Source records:
::::

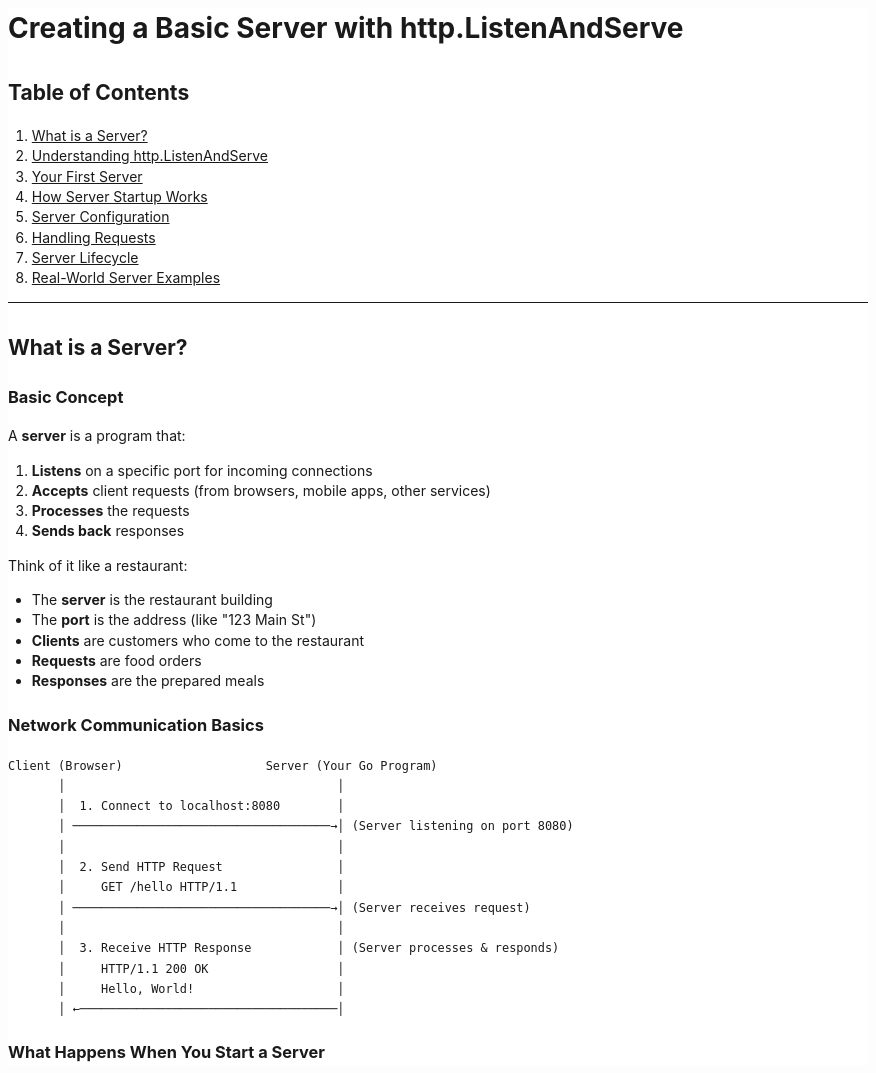 # Creating a Basic Server with http.ListenAndServe

## Table of Contents
1. [What is a Server?](#what-is-a-server)
2. [Understanding http.ListenAndServe](#understanding-httplistenandserve)
3. [Your First Server](#your-first-server)
4. [How Server Startup Works](#how-server-startup-works)
5. [Server Configuration](#server-configuration)
6. [Handling Requests](#handling-requests)
7. [Server Lifecycle](#server-lifecycle)
8. [Real-World Server Examples](#real-world-server-examples)

---

## What is a Server?

### Basic Concept

A **server** is a program that:
1. **Listens** on a specific port for incoming connections
2. **Accepts** client requests (from browsers, mobile apps, other services)
3. **Processes** the requests
4. **Sends back** responses

Think of it like a restaurant:
- The **server** is the restaurant building
- The **port** is the address (like "123 Main St")
- **Clients** are customers who come to the restaurant
- **Requests** are food orders
- **Responses** are the prepared meals

### Network Communication Basics

```
Client (Browser)                    Server (Your Go Program)
       │                                      │
       │  1. Connect to localhost:8080        │
       │ ────────────────────────────────────→│ (Server listening on port 8080)
       │                                      │
       │  2. Send HTTP Request                │
       │     GET /hello HTTP/1.1              │
       │ ────────────────────────────────────→│ (Server receives request)
       │                                      │
       │  3. Receive HTTP Response            │ (Server processes & responds)
       │     HTTP/1.1 200 OK                  │
       │     Hello, World!                    │
       │ ←────────────────────────────────────│
```

### What Happens When You Start a Server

::::

EXERCISE OBJECTIVE. Write out, exactly as shown, only the lines running from the one that contains "4. **Sends back** responses" to the last line above.

EXERCISE ANSWER.
4. **Sends back** responses

Think of it like a restaurant:
- The **server** is the restaurant building
- The **port** is the address (like "123 Main St")
- **Clients** are customers who come to the restaurant
- **Requests** are food orders
- **Responses** are the prepared meals

### Network Communication Basics

```
Client (Browser)                    Server (Your Go Program)
       │                                      │
       │  1. Connect to localhost:8080        │
       │ ────────────────────────────────────→│ (Server listening on port 8080)
       │                                      │
       │  2. Send HTTP Request                │
       │     GET /hello HTTP/1.1              │
       │ ────────────────────────────────────→│ (Server receives request)
       │                                      │
       │  3. Receive HTTP Response            │ (Server processes & responds)
       │     HTTP/1.1 200 OK                  │
       │     Hello, World!                    │
       │ ←────────────────────────────────────│
```

### What Happens When You Start a Server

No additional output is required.